The young man considered him for a moment. “But why would they want to do that? They would have to stay in one place, then. We must all keep moving. Only the dead stand still.”
“Are you kidding me? They’d be able to get off the road for good. And never have to worry about water again. Or food for that matter.” He snorted, his face a mask of disbelief, then shook his head and looked away. “People will do a lot for a bite to eat, but there’s nothing they won’t do for a glass of water.”
She was studying the orange in her hands. “Even if someone was able to keep others out for awhile, they wouldn’t be able to keep them out for long.”
“Any place can be defended with enough manpower.”
“That’s never been true, not even before the dead stopped dying. But now, fighting over anything only leads to mutually assured destruction, since the dead don’t pick sides anymore.” She stood up and strapped her backpack to the cart and pushed the bicycle down the road past the wagon.

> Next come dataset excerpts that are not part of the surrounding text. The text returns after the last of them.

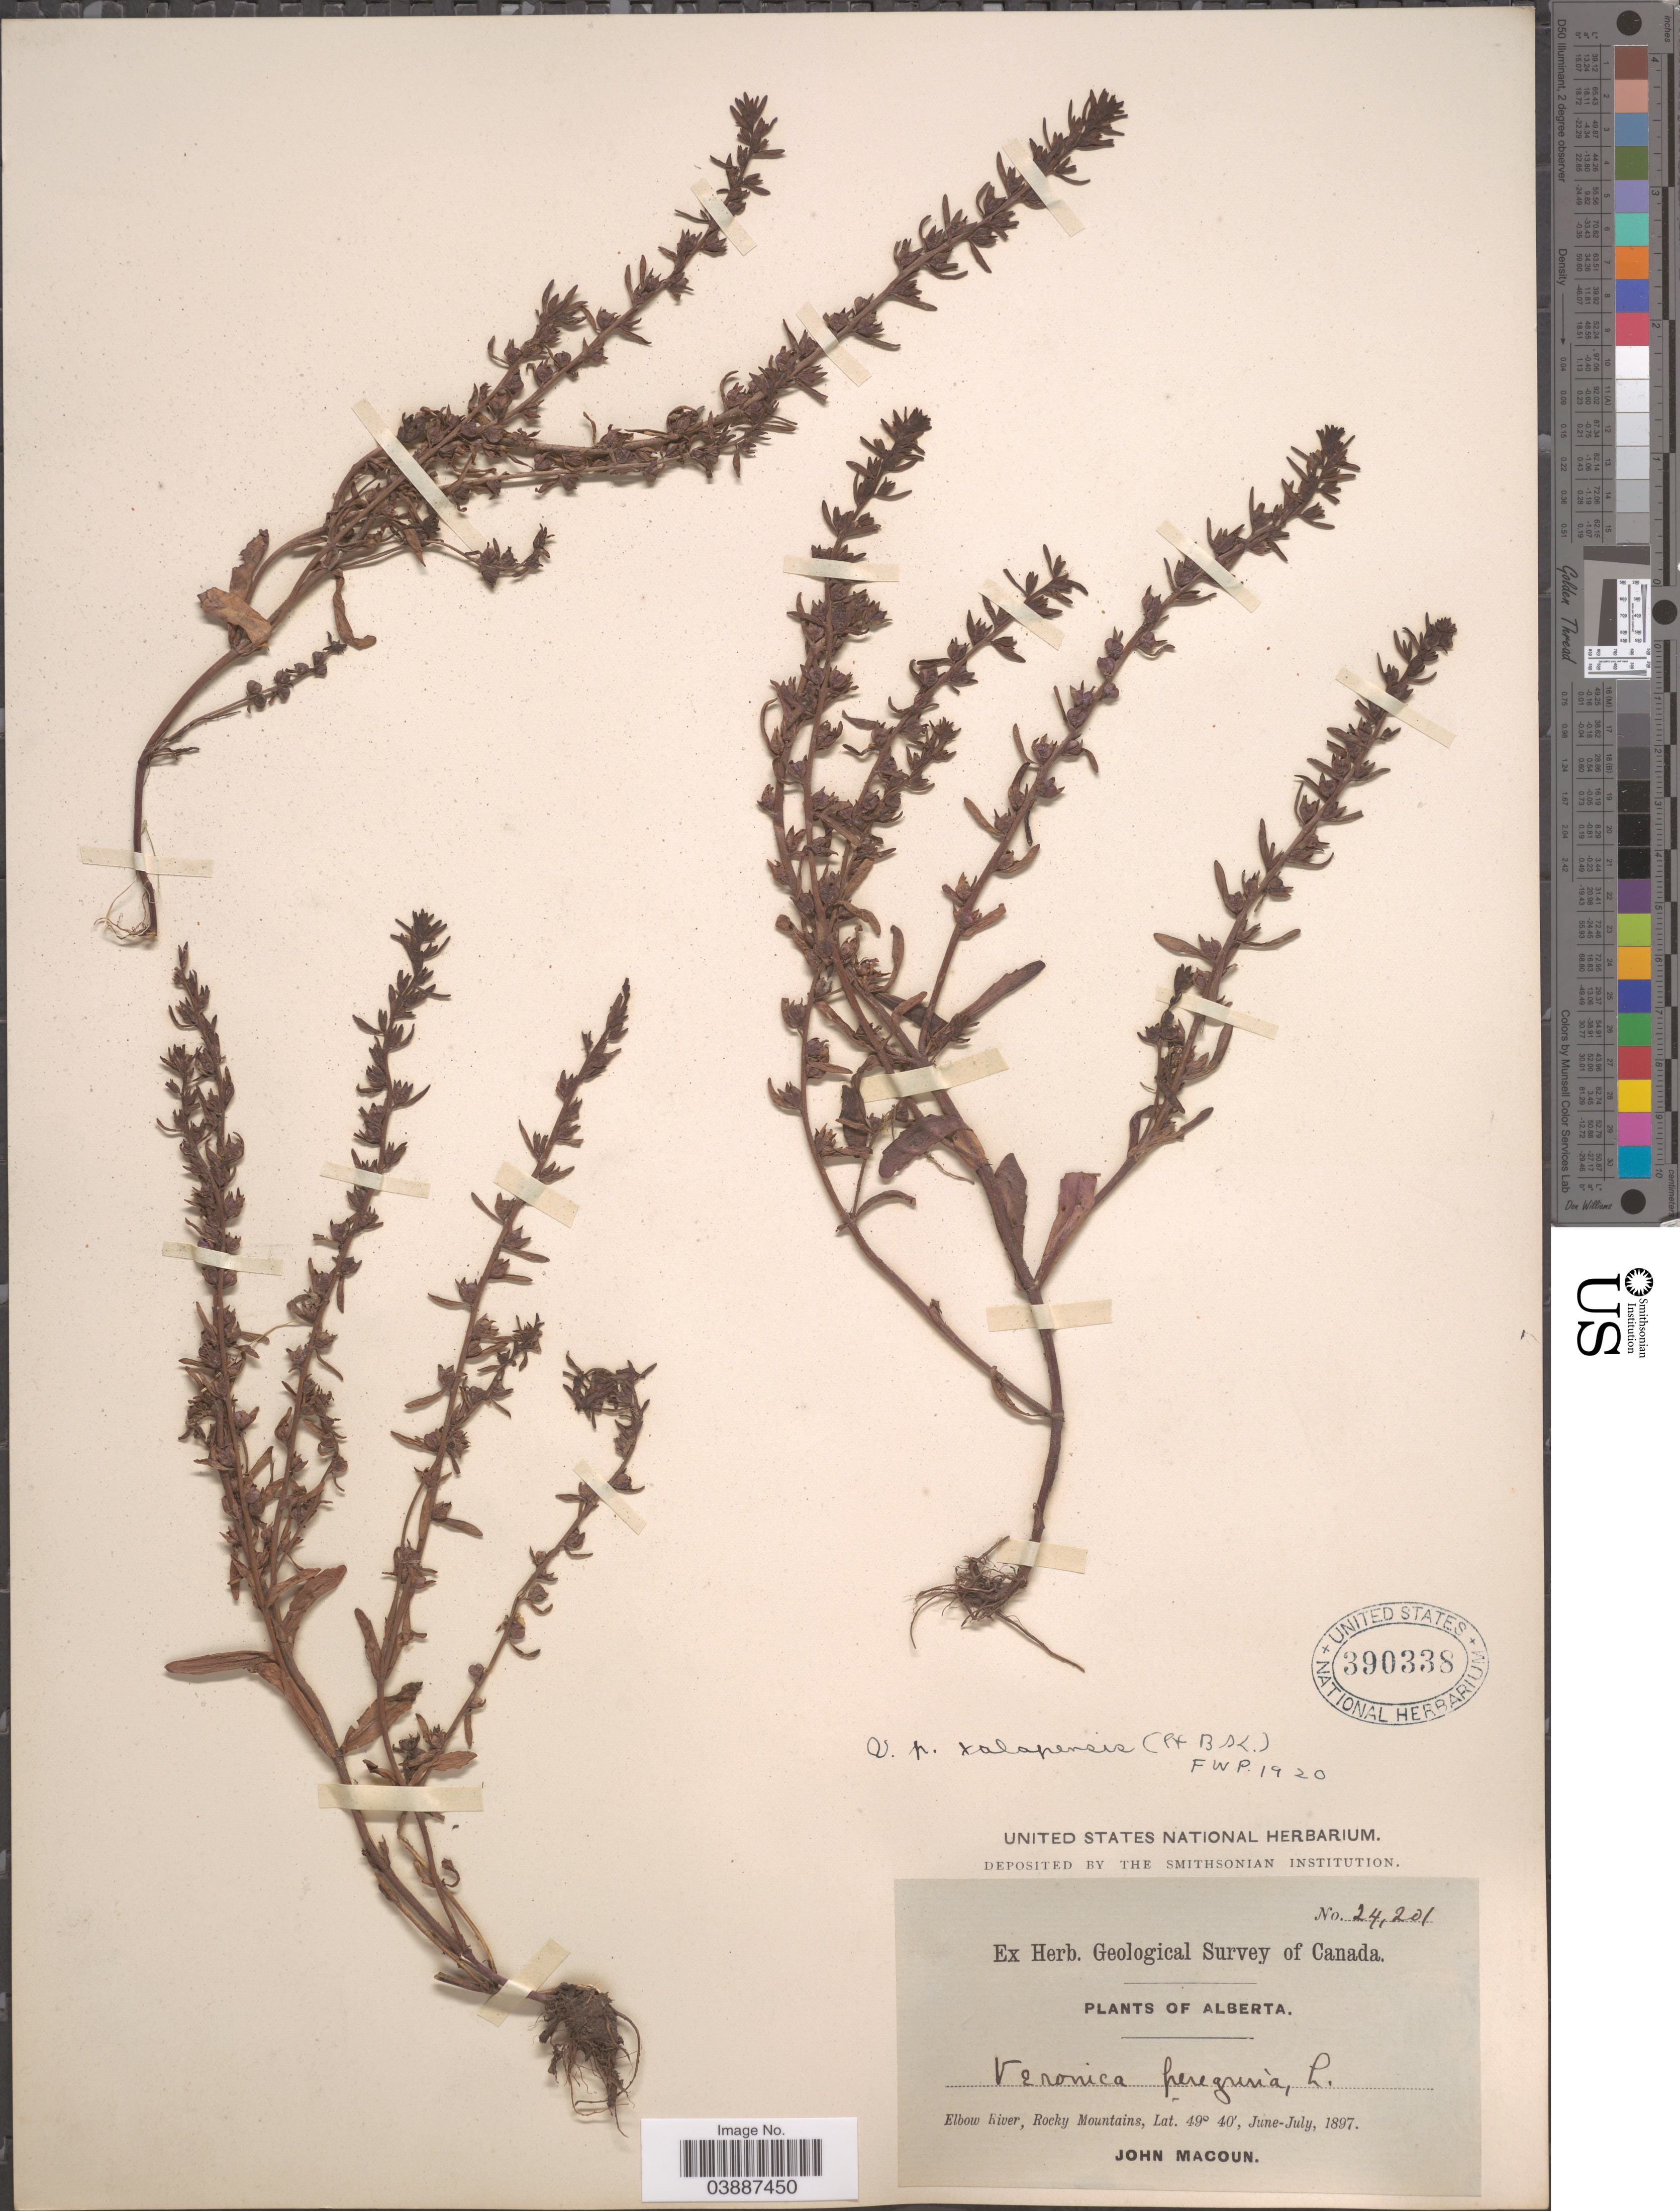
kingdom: Plantae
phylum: Tracheophyta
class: Magnoliopsida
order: Lamiales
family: Plantaginaceae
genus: Veronica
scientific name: Veronica peregrina var. xalapensis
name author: Kunth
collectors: J. Macoun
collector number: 24201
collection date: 1897-06/1897-07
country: Canada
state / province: Alberta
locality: Elbow River, Rocky Mountains.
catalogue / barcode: US 390338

He waved his hand after her towards the fork in the road. “You got any idea what’s up that way?”
The young man squinted at the point where the road diverged. “If they are still there, there is a group of people that way, about five miles up the road.”
“We should make for’em. It’s close enough to make it before dark. And it’d be a good idea to get off the road before dark.” He tossed his head towards the young girl watering the horses. She moved with a sort of unconscious buoyancy. “The road’s no place for her. Especially after dark.”
The young man shook his head slightly. “If they are still there, the road will be blocked.”